PASSAGE PROVIDED
— Begin —

Enter Ross Douthat of The New York Times.
Douthat’s role in the right-wing nut ecosystem is to take some of the dumber
talking points and goals of the right and putting a pseudo-intellectual spin on
them. This being the era of Donald Trump, he has to apply himself to the
unenviable task of pushing the idea that Hannity was stabbing at, that
conservative Islam is fundamentally nasty and irredeemable, while simultaneously
maintaining the belief that fundamentalist Christianity is a benign force of
good.
Douthat
uses a few more five dollar words, but his basic strategy is the same as
Hannity’s: Simply pretend that conservative Christianity means no harm to
anyone, a task that requires not only ignoring the facts but ignoring his own
opinions. The easiest way to do this, of course, is to launch strawman
arguments against liberals, preferably in the most sneering way possible.
Liberals
“assume that all religious ideas are arbitrary” he argues. “Instead of a
life-changing, obedience-demanding revelation of the Absolute, its modernized
Islam would be Unitarianism with prayer rugs and Middle Eastern kitsch – one
more sigil in the COEXIST bumper sticker, one more office in the multicultural
student center, one more client group in the left-wing coalition.”
You can
really feel the hands slapping khaki-clad conservative thighs in delight. Those
stickers sure are annoying!
But the
underlying meaning behind the weak attempt at humor is just more Douthat-esque
nonsense about how depth of spiritual meaning must be inversely proportional to
willingness to treat your fellow human beings with decency. You get the feeling
that it’s not really Islam that’s he’s really try to defend here against those
dastardly liberals. Why else so angry at Unitarians, unless their existence
offends you by suggesting that one does not need to hate women and fear
modernity in order to be religious?
Indeed,
he gets more explicit about using his Islam cloak in order to complain about
those meanie liberals and their anti-theocratic mission. “Devout Muslims
watching current Western debates, for instance, might notice that some of the
same cosmopolitan liberals who think of themselves as Benevolent Foes of Islamophobia
are also convinced that many conservative Christians are dangerous
crypto-theocrats whose institutions and liberties must give way whenever they
conflict with liberalism’s vision of enlightenment,” he smugly writes.

— End —

INPUT DATA
— Begin —

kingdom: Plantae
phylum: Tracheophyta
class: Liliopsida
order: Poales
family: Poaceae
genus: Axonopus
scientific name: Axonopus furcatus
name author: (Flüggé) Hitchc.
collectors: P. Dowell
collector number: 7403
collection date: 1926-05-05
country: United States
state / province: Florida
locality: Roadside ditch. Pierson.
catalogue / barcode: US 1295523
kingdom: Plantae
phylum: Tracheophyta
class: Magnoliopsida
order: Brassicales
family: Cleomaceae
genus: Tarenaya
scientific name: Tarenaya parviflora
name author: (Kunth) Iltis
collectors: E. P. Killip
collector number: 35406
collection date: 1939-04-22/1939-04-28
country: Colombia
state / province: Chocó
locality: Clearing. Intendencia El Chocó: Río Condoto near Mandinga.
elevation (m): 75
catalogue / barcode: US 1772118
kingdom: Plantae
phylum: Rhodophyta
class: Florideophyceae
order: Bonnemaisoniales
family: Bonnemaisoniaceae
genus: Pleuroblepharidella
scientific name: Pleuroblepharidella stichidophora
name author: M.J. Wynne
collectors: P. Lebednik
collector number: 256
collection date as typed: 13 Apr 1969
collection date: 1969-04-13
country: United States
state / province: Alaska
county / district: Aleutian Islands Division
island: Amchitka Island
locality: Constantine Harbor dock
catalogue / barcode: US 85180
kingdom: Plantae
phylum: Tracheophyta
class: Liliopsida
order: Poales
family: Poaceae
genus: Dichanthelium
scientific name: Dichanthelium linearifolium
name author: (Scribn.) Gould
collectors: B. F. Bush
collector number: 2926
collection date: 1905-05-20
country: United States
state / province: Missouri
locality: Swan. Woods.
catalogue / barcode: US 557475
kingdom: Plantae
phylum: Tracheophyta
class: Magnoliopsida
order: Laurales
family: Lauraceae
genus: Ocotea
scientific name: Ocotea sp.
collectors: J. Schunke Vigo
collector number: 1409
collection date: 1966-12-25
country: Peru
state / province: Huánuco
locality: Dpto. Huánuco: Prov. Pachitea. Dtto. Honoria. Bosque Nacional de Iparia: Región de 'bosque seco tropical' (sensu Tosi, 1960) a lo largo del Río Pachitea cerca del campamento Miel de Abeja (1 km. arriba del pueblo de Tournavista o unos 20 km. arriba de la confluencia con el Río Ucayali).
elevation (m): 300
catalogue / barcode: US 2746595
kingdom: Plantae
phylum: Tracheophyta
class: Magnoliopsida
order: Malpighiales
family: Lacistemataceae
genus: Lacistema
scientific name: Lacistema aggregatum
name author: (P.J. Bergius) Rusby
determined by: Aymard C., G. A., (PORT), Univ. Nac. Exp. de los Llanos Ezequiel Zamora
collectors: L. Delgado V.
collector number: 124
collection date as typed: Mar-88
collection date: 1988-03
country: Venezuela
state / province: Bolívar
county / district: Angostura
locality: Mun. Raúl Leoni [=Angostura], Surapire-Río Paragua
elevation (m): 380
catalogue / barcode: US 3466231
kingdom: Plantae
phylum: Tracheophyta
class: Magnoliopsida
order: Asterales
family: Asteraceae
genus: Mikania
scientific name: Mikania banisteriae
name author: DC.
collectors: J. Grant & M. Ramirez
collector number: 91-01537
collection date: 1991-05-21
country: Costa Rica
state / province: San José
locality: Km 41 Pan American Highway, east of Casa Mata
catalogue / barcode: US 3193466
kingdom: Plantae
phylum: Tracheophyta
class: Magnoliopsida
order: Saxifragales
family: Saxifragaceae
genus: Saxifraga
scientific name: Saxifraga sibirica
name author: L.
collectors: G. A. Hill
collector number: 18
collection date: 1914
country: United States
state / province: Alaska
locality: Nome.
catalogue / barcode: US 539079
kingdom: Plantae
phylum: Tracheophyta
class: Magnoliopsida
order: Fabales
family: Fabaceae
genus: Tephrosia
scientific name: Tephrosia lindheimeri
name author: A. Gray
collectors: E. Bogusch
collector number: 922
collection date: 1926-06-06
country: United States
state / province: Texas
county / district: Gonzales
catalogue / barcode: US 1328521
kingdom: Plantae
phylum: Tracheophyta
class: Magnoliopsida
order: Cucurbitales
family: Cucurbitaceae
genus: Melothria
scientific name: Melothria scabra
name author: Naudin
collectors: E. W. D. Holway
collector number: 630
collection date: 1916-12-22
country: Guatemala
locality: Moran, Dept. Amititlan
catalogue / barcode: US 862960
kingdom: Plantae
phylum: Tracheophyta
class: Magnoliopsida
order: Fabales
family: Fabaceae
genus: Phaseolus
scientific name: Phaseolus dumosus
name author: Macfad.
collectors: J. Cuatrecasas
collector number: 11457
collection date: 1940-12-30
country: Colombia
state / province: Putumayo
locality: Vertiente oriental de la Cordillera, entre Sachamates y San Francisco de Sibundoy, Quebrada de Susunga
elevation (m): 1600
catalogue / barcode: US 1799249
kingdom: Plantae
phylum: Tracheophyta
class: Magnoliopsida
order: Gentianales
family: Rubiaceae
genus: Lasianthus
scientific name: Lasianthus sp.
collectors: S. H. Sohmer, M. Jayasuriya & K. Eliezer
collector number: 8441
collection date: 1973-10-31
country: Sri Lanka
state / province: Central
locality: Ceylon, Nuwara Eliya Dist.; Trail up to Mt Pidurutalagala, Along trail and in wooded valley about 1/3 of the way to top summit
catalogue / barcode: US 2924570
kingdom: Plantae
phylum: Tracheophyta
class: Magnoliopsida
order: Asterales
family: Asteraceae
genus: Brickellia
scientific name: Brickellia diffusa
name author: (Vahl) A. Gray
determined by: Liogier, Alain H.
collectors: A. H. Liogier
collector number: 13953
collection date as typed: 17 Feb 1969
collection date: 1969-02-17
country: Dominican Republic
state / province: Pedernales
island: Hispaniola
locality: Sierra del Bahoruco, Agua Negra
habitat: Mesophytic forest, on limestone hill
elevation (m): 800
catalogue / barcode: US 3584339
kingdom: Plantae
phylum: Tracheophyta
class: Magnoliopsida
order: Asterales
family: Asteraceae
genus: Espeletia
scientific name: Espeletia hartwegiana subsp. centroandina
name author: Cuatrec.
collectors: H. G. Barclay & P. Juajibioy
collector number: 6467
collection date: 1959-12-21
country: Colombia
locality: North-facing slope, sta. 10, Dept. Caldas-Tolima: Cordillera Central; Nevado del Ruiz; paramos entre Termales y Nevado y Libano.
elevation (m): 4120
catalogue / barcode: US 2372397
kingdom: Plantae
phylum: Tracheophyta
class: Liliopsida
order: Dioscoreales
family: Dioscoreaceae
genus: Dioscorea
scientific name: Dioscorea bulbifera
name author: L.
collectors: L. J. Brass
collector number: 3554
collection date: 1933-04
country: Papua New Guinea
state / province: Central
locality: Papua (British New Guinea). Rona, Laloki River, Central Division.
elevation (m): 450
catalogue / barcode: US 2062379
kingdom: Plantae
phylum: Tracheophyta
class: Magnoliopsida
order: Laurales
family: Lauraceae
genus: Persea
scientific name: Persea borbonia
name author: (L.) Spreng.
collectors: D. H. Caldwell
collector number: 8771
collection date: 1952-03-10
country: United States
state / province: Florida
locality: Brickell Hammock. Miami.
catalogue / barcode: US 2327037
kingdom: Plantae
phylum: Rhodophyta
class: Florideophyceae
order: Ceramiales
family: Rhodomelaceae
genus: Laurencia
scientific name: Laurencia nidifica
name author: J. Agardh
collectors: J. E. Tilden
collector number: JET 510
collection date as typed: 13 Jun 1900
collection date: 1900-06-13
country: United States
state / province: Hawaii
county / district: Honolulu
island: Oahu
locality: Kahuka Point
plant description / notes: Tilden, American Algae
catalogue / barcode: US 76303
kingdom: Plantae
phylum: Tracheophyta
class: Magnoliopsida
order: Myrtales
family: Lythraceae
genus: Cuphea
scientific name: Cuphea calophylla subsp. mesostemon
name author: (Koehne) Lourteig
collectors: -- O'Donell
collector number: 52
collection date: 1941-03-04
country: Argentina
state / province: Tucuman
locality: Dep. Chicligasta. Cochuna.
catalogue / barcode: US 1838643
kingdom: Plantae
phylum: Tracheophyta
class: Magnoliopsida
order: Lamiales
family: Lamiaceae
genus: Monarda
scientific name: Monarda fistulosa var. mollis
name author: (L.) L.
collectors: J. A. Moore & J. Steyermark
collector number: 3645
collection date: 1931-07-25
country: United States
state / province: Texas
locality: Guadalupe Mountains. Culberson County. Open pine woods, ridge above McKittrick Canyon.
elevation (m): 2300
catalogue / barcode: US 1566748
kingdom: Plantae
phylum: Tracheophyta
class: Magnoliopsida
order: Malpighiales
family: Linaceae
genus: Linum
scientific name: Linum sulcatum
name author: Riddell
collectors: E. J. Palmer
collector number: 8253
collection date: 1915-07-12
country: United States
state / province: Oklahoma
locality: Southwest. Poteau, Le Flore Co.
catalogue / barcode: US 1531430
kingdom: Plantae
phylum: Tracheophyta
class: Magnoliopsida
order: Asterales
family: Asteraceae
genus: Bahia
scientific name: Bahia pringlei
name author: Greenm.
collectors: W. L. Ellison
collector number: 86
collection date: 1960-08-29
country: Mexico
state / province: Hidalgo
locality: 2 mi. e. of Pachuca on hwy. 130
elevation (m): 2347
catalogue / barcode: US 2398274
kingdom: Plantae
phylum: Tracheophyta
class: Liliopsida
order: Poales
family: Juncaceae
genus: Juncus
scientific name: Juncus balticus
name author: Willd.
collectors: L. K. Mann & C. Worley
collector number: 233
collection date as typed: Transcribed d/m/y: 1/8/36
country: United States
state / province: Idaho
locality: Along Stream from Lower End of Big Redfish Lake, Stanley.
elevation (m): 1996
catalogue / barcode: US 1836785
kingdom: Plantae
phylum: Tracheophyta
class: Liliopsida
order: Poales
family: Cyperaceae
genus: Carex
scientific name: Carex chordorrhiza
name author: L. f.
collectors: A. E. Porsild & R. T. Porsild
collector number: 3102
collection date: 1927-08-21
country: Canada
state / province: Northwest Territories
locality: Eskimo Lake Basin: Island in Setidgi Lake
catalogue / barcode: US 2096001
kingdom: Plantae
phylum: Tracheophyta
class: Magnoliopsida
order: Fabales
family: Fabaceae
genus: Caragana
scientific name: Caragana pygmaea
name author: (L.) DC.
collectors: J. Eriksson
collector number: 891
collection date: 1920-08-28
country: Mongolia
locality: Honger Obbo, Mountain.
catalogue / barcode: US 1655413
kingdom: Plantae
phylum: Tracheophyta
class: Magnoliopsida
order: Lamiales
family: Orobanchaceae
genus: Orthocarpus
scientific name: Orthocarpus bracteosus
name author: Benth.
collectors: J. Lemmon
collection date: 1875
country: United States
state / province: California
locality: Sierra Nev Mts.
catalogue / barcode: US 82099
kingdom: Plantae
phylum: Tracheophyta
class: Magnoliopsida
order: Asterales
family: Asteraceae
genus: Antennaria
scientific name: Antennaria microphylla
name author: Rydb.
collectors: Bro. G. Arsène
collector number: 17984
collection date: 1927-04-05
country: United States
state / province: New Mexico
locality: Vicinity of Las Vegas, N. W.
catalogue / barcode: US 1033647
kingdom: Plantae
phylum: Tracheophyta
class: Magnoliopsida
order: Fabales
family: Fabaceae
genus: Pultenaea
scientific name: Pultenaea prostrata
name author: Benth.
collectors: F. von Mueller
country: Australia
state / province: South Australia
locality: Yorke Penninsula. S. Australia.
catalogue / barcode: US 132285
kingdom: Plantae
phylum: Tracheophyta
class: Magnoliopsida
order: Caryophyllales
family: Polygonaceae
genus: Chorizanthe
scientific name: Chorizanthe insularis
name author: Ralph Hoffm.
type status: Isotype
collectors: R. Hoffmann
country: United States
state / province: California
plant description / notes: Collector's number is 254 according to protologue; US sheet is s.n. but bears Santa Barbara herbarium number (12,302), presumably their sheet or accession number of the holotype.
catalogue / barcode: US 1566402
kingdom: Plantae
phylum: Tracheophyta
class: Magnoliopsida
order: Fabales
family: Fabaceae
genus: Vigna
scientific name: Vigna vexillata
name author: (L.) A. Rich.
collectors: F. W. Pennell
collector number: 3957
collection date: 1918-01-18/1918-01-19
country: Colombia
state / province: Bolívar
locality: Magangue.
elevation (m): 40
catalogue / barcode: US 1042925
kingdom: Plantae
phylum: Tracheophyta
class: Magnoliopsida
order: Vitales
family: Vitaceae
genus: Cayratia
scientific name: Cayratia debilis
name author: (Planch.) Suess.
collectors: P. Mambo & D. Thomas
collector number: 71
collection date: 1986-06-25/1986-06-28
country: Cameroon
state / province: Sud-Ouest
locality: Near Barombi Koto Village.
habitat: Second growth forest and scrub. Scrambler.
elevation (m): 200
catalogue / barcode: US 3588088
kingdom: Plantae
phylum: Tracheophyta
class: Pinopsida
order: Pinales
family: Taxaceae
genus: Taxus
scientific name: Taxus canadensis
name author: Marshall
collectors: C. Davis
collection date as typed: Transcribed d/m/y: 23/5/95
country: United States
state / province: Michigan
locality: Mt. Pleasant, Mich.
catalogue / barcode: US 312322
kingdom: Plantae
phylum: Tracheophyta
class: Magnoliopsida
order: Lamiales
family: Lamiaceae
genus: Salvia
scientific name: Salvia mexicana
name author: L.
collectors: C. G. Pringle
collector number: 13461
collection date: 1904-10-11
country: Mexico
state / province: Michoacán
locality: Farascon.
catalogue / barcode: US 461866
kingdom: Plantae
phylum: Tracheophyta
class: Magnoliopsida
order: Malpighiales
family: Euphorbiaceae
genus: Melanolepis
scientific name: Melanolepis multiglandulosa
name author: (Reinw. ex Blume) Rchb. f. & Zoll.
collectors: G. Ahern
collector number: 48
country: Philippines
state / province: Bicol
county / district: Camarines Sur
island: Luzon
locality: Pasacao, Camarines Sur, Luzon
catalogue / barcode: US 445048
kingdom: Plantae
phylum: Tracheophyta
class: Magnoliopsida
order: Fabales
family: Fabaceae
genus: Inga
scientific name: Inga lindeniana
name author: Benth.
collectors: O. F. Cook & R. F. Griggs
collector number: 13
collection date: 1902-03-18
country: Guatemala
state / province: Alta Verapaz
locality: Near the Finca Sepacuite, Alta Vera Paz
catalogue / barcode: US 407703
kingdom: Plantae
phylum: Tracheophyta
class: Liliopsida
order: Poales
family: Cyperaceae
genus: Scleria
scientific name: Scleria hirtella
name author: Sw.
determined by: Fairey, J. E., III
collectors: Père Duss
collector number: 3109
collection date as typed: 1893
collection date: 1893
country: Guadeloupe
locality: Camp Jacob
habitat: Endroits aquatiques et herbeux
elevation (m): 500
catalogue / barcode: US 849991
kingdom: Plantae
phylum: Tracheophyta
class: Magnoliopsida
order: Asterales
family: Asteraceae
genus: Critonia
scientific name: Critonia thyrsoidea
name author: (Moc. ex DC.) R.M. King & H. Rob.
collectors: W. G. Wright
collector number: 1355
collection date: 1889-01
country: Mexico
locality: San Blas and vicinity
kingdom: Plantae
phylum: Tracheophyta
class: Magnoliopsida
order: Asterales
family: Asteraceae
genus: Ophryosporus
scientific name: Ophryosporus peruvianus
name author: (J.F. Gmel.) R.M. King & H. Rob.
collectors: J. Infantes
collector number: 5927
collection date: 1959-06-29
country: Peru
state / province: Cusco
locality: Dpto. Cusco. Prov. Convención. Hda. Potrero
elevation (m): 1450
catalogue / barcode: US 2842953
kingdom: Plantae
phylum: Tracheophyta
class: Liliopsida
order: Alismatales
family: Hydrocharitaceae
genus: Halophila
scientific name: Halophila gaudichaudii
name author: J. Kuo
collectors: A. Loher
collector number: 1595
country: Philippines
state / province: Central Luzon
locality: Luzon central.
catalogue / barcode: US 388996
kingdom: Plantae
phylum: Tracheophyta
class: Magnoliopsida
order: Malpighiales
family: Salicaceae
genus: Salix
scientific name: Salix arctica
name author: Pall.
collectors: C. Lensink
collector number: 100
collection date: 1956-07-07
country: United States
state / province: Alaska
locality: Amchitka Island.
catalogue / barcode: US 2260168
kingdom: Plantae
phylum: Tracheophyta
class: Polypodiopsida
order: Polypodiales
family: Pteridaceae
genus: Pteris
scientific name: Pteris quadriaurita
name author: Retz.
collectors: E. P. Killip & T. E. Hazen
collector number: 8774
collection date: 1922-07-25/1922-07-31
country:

— End —

WHAT THIS EXERCISE ASKS
1. Write out the part of the commentary on Ross Douthat starting at "Enter Ross Douthat" and ending at "sneering way possible.".
2. Update the listing lines starting at the first line and ending at the line that contains "locality: Clearing. Intendencia" by replacing "collector number" with "field number", keeping everything else the same, and return only those lines.
The commentary and the listing come from unrelated sources.

TASK RESULTS
1.
Enter Ross Douthat of The New York Times.
Douthat’s role in the right-wing nut ecosystem is to take some of the dumber
talking points and goals of the right and putting a pseudo-intellectual spin on
them. This being the era of Donald Trump, he has to apply himself to the
unenviable task of pushing the idea that Hannity was stabbing at, that
conservative Islam is fundamentally nasty and irredeemable, while simultaneously
maintaining the belief that fundamentalist Christianity is a benign force of
good.
Douthat
uses a few more five dollar words, but his basic strategy is the same as
Hannity’s: Simply pretend that conservative Christianity means no harm to
anyone, a task that requires not only ignoring the facts but ignoring his own
opinions. The easiest way to do this, of course, is to launch strawman
arguments against liberals, preferably in the most sneering way possible.

2.
kingdom: Plantae
phylum: Tracheophyta
class: Liliopsida
order: Poales
family: Poaceae
genus: Axonopus
scientific name: Axonopus furcatus
name author: (Flüggé) Hitchc.
collectors: P. Dowell
field number: 7403
collection date: 1926-05-05
country: United States
state / province: Florida
locality: Roadside ditch. Pierson.
catalogue / barcode: US 1295523
kingdom: Plantae
phylum: Tracheophyta
class: Magnoliopsida
order: Brassicales
family: Cleomaceae
genus: Tarenaya
scientific name: Tarenaya parviflora
name author: (Kunth) Iltis
collectors: E. P. Killip
field number: 35406
collection date: 1939-04-22/1939-04-28
country: Colombia
state / province: Chocó
locality: Clearing. Intendencia El Chocó: Río Condoto near Mandinga.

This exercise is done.